Recorded Château d’Hérouville, September 1976, and/or Hansa, Berlin; completed (and mixed) at Mountain Studios, Montreux, Switzerland, 1991. On the 1991 Ryko reissue of Low (out of print) and the 2008 compilation iSelect.

Top: Phillipe Hernot, “2Cv en Eure et Loir,” 1976.

16 Responses to Some Are

  1. Jeremy Earl says:

    Just so so beautiful. His voice and the main synth line carrying the melody. Such atmosphere – it really is like another world, some Ballard like realm.

    In connection with this Eno collaboration – just got back from seeing the Bang on a Can All-stars play live in a little city park Eno’s Music for Airports. They also did Everything fades into the night and Burning airlines give you so much more. Beautiful lights and trees.

  2. diamond dog says:

    Bless ryko for including this on the reissue though I love it does not fir in the soundscape for LOW , I’m not sure why but it does not sound the same as the album. To me it sounds later than low ? It is a superb piece though pity more was not known about it perhaps notes on on when where etc.

  3. Jeepster says:

    Maybe it’s because I’m only eighteen, but I’ve always felt it was amazing that Bowie produced music that sounded so mature (for lack of a better word!) when he was still in his twenties, although I guess by LOW he’d be about thirty.

    I know others have as well, but it’s Bowie’s music that strikes me the most and makes me feel very uninspired in contrast! Great track by the way, I had never heard of it before 🙂

    • ian says:

      It’s like the definition of being an artist/human being inspired by Bowie to learn how to switch a phrase like “he made Hunky Dory at 24” from soul-crushing to soul-inspiring.

  4. Joe the Lion says:

    Way back on the entry for the Candidate demo, I said that and one other Bowie song were my favourite rarities – this is it. Just gorgeous.

    I wonder what the Low deluxe edition might include, if not previously unreleased songs? Any ideas?

  5. normball says:

    It’s not so much a song as an atmosphere brought to song.

  6. diamond dog says:

    I would love them to get a deluxe edition together of LOW but let’s have some decent outtakes , Bowie seems very precious about demo material. It would be nice to hear early versions of classic stuff from the session. I cannot believe that station to station had no outtakes included its almost the same thinking as The Beatles who reissue classic material with nothing of value for the fan thus perpetuating bootlegs , though even here Bowie is not that well represented. They tend to be live or are the same bunch of tunes we are very familiar with from the early years. There are non from station,low,heroes lodger.

  7. craigwords says:
    I think there must be tons of great outtakes from Low and Heroes, with DB disappearing and Eno dabbling and tinkering.
    I’d even be happy just to hear remixes, with some instruments removed from the mix, better stereo width, synth doodles.
    He was so inspired and open-minded at that point, it was probably all good.

  8. Steve Ison says:

    Can’t understand why he didn’t put this beautiful on LOw..Would’ve been a brilliant closing track on side 2..
    I can really hear DEERHOOF must’ve listened to this..They’ve got a few ballads with such a similar vibe n feel..

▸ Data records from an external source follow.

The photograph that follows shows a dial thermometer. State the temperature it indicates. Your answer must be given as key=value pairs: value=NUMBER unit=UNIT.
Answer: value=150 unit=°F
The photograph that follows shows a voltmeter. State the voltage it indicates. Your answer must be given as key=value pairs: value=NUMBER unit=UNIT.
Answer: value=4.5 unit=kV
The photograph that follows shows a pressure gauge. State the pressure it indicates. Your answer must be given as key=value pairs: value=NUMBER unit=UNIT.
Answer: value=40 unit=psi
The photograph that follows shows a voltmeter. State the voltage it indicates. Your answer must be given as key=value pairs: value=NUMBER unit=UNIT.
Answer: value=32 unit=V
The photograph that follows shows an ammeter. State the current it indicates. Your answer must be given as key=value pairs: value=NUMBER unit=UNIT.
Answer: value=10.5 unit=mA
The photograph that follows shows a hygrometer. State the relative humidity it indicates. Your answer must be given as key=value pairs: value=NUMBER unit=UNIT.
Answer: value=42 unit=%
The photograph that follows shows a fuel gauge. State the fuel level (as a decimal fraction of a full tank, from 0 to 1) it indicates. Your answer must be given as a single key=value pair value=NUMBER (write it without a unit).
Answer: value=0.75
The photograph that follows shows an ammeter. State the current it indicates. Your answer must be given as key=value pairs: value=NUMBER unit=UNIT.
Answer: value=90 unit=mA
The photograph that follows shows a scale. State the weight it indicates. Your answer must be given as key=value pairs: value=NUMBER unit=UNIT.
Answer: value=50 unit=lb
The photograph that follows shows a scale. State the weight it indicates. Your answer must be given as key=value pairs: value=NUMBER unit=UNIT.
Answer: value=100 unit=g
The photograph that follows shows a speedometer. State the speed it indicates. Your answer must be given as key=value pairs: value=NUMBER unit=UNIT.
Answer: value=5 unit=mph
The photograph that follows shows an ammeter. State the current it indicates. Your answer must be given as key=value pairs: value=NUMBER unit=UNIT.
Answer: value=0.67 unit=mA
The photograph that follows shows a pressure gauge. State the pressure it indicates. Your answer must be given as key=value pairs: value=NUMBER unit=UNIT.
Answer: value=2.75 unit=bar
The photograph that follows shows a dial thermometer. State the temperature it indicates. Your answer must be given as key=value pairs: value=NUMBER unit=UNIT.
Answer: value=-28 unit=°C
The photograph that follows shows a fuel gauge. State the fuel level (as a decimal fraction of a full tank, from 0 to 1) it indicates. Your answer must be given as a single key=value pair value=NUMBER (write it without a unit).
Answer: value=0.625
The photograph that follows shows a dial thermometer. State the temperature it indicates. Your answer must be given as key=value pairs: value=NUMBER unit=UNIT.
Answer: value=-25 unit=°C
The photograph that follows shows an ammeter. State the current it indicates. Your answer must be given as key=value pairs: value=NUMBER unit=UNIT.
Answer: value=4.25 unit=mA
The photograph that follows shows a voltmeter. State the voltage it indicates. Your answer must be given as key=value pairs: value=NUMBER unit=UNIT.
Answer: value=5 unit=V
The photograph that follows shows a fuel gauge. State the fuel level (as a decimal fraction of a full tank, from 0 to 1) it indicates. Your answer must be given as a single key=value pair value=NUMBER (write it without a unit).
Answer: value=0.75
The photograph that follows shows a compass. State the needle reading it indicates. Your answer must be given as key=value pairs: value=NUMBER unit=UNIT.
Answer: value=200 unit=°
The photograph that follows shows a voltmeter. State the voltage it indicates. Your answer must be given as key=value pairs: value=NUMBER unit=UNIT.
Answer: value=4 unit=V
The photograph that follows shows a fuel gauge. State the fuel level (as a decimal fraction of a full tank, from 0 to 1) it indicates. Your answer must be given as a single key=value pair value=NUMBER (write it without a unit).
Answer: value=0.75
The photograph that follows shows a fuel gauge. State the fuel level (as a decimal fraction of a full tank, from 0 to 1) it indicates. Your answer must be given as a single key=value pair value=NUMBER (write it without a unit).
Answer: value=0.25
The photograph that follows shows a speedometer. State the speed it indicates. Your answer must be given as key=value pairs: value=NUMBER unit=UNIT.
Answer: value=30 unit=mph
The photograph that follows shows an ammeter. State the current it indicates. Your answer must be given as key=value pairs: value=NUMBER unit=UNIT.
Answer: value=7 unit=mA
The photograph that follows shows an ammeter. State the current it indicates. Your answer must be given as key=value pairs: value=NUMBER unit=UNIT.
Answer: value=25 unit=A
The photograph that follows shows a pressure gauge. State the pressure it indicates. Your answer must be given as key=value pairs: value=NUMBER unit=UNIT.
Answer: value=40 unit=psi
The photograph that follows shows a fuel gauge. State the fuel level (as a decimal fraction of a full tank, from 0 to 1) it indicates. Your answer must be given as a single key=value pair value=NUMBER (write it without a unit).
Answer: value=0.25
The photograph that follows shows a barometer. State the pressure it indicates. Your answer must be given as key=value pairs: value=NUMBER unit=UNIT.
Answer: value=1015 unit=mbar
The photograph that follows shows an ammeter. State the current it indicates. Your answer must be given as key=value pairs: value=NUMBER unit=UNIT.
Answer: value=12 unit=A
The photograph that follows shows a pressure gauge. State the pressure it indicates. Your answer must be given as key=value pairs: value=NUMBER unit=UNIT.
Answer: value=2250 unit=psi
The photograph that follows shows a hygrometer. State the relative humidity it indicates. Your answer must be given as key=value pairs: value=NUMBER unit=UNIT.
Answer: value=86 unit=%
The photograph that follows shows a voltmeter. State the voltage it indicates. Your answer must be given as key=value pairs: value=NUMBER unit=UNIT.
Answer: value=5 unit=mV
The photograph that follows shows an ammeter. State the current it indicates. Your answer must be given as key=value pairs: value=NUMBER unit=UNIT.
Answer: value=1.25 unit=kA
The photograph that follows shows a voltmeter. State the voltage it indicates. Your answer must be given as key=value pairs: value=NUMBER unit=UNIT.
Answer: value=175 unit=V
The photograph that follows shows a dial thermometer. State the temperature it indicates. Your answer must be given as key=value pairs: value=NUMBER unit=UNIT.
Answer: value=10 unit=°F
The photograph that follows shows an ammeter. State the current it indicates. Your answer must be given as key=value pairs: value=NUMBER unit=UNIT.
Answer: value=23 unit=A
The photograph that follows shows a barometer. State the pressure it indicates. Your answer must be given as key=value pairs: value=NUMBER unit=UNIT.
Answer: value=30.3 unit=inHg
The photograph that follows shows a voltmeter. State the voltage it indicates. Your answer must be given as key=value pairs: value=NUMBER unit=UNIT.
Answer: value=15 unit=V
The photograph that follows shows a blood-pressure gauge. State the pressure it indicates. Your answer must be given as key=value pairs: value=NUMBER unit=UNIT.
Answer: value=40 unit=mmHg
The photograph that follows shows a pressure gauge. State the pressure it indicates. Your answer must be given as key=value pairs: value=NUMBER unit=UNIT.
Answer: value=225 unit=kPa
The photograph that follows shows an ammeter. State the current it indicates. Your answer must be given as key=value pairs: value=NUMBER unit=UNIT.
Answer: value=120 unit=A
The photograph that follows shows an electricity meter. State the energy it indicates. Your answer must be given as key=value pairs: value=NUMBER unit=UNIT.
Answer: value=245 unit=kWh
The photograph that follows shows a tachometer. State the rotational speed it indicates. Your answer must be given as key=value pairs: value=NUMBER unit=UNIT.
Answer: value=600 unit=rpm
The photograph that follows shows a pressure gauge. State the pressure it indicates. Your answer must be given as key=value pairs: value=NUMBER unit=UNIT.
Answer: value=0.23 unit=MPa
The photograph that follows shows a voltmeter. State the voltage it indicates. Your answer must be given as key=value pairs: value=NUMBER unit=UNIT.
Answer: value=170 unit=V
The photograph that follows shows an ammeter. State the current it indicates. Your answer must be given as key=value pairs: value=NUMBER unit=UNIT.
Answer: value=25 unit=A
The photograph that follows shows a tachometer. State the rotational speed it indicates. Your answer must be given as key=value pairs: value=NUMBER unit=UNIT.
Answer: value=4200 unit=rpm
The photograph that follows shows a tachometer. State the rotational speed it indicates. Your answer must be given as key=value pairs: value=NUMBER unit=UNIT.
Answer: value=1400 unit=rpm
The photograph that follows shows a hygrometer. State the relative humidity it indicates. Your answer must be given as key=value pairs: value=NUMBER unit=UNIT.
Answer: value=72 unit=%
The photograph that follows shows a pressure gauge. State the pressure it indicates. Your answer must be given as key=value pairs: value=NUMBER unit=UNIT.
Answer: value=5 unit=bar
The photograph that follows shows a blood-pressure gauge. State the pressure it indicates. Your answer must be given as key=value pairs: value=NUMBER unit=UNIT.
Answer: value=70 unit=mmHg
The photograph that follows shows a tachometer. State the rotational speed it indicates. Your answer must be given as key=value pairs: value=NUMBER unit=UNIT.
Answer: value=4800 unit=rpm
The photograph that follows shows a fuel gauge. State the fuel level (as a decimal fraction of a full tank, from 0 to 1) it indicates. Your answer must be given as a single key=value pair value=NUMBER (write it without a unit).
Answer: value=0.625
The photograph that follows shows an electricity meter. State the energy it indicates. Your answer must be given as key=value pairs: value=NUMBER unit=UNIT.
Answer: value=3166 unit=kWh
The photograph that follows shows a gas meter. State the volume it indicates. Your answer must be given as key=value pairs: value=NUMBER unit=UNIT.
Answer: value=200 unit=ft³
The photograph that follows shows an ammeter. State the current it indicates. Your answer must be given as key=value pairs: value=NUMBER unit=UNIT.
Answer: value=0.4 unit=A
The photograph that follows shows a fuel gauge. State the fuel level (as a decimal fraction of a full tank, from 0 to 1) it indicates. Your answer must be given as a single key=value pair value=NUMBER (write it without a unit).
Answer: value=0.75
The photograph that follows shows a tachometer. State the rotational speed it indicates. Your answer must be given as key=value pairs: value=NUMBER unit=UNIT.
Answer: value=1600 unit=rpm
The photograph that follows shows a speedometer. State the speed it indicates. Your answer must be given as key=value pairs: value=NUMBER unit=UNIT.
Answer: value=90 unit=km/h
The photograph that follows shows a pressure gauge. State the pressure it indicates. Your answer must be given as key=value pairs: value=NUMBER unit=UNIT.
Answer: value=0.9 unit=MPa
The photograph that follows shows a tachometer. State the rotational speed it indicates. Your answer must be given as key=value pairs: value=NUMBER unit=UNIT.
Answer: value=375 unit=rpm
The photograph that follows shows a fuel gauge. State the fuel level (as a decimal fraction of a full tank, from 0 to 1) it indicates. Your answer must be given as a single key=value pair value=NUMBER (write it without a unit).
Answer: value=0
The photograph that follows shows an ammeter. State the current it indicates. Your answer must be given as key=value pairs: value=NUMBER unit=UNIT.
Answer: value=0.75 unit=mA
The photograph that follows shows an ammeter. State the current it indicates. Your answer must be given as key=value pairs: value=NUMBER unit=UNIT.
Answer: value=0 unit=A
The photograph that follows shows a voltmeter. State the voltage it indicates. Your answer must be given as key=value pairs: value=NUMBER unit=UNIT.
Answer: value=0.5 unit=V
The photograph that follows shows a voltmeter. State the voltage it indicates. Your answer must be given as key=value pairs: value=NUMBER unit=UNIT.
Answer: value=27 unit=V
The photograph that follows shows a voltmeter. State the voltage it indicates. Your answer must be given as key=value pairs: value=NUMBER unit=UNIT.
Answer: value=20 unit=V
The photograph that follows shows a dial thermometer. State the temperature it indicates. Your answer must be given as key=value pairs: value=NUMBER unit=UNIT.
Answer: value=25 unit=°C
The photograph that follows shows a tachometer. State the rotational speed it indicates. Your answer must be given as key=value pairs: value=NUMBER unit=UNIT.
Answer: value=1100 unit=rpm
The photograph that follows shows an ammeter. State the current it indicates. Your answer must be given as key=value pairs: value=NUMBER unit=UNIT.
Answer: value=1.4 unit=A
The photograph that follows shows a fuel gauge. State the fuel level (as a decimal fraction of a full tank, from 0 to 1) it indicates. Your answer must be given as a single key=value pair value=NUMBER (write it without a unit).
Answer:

  9. Going back to the issue of the lyrics:

    “the words … have enough homonyms that the lines lack any definitive meaning.”

    I agree with this, though I think it’s possible to trace an associative process at work:

    Sleigh bells in snow,
    Cinder coal-a bears on ice

    ie from cinder to coal, coal to cola, cola to koala, koala bears, performing bears, performing on ice – or maybe even choler or collar, with the thought of “polar” leading to bears by that route?

    ditto some are/summer winter

    and whether summer may “fade” or “fail”, it leads to thoughts of winter, making the song cyclical …

  10. Anonymous says:

    it’s from the man who fell to earth, the xmas scene.

  11. BING says:

    Cinder coal are blazing eyes , some are bound to fade

    • BING says:

      Sleigh bells in snow , Cinder coal are blazing eyes.
      Some are bound to fail. Summer , Winter, some are.

  12. Tyrell says:

    “David Bowie, on “Some Are,” 2008.” – what is the source for it?